Hi all!
I am going to have PE reads for human RNAseq (around 70 millions of reads). How can I predict whether my computer have enough disc space and memory to run mapping reads to reference genome with the use of TopHat or any other RNAseq mapping algorithm?
I would like to decide whether I need to use cloud for this calculation or I can make it on my local computer.

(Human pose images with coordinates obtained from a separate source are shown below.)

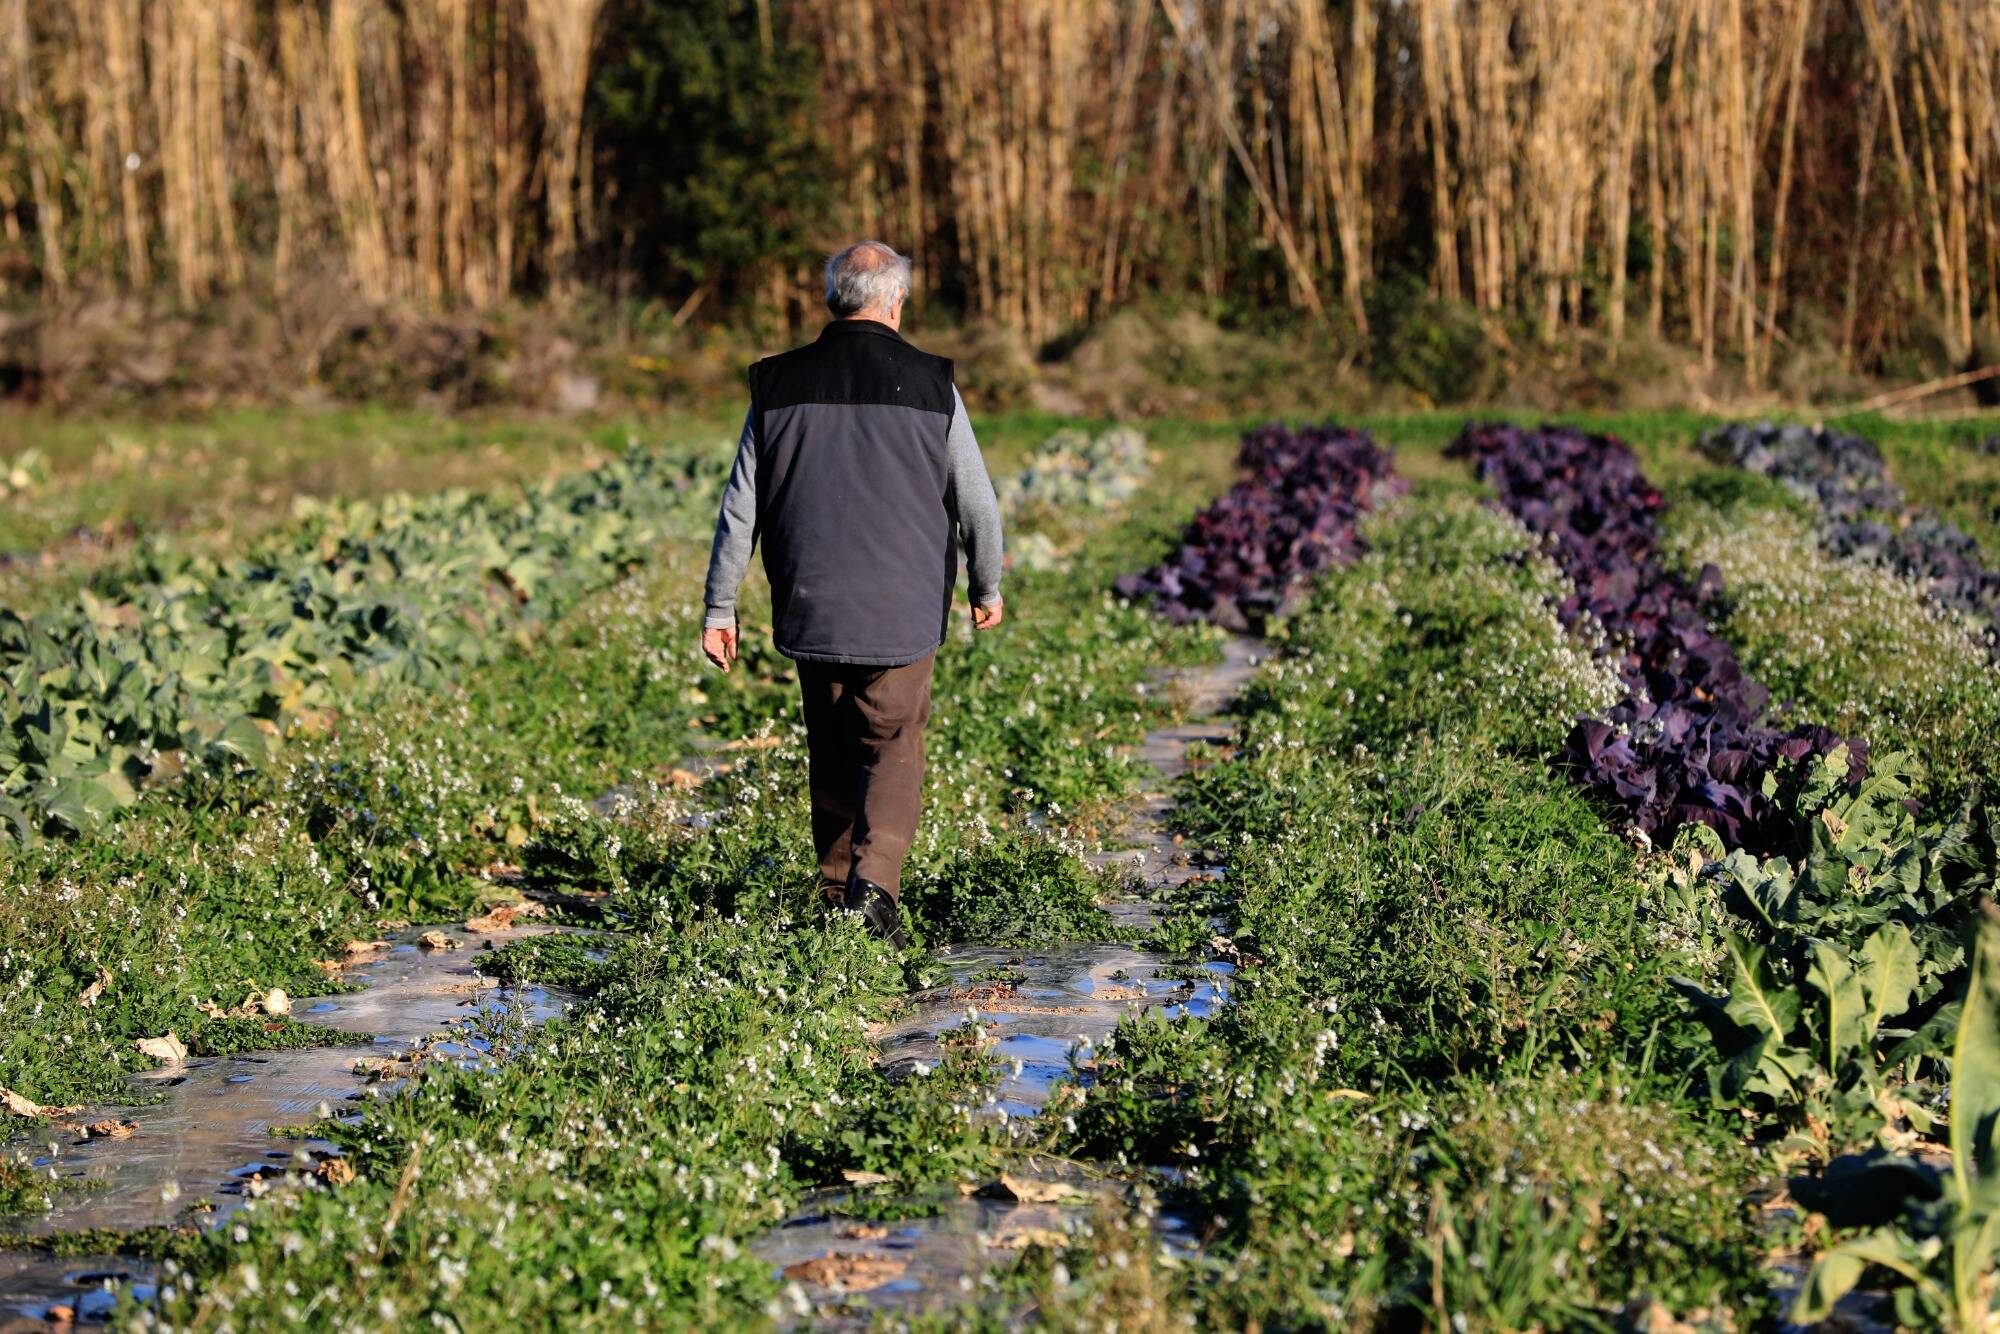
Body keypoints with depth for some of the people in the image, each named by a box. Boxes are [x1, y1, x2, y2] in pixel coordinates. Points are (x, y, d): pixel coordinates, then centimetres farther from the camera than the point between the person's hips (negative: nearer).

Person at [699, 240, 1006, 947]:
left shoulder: (779, 386, 0)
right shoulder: (930, 386, -5)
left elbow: (740, 507, 2)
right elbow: (976, 503, 0)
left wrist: (719, 608, 9)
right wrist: (987, 586, 16)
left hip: (811, 609, 2)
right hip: (903, 611, -2)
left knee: (832, 753, 16)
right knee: (894, 751, 3)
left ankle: (837, 888, 21)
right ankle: (874, 883, -17)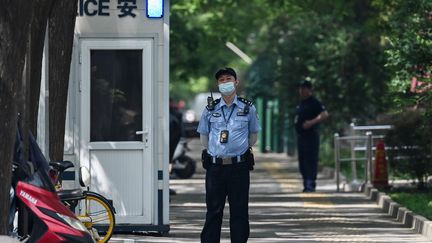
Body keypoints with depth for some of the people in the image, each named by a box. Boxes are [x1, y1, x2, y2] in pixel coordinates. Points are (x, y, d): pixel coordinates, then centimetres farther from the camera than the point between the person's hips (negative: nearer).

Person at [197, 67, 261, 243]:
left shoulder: (248, 108, 4)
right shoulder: (210, 109, 6)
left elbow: (253, 135, 17)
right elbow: (203, 135, 19)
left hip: (239, 166, -1)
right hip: (215, 167, 1)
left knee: (239, 211, 1)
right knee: (213, 210, 1)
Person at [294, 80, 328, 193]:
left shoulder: (314, 103, -9)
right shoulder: (301, 104, 18)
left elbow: (325, 115, -21)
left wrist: (312, 122, -29)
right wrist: (297, 121, 15)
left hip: (311, 136, -9)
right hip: (301, 136, 9)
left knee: (311, 161, -12)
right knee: (302, 162, 11)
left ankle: (310, 184, -15)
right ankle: (306, 183, 18)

I have 1T disc space and 64GB or RAM, 10 cores.
Thank you in advance,
Agata
You should know that the old 'Tuxedo' pipeline of Tophat(2) and Cufflinks is no longer the "advisable" tool for RNA-seq analysis. The software is deprecated/ in low maintenance and should be replaced by HISAT2, StringTie and ballgown. See this paper: Transcript-level expression analysis of RNA-seq experiments with HISAT, StringTie and Ballgown. (If you can't get access to that publication, let me know and I'll -cough- help you.) There are also other alternatives, including alignment with STAR and bbmap, or pseudo-alignment using salmon.
Woow, I am surprised. Last year I was performing RNAseq analysis withe the use of TopHat and Cufflinks and the results was fine. I was going to repeat that pipeline this year. Thanks for letting me know. I will go with other solutions.
If you are flexible on time then it should work with the specs posted above. How many of these 70M read samples do you expect to do?
I suggest that you use BBMap. It requires about 30G of RAM for human genome. STAR would need about the same. You can find the time a million reads take by adding
reads=1000000
parameter to bbmap command line and can then extrapolate from there.I have 12 samples. Thanks for tips. Although I am flexible with time I would like to do it wisely.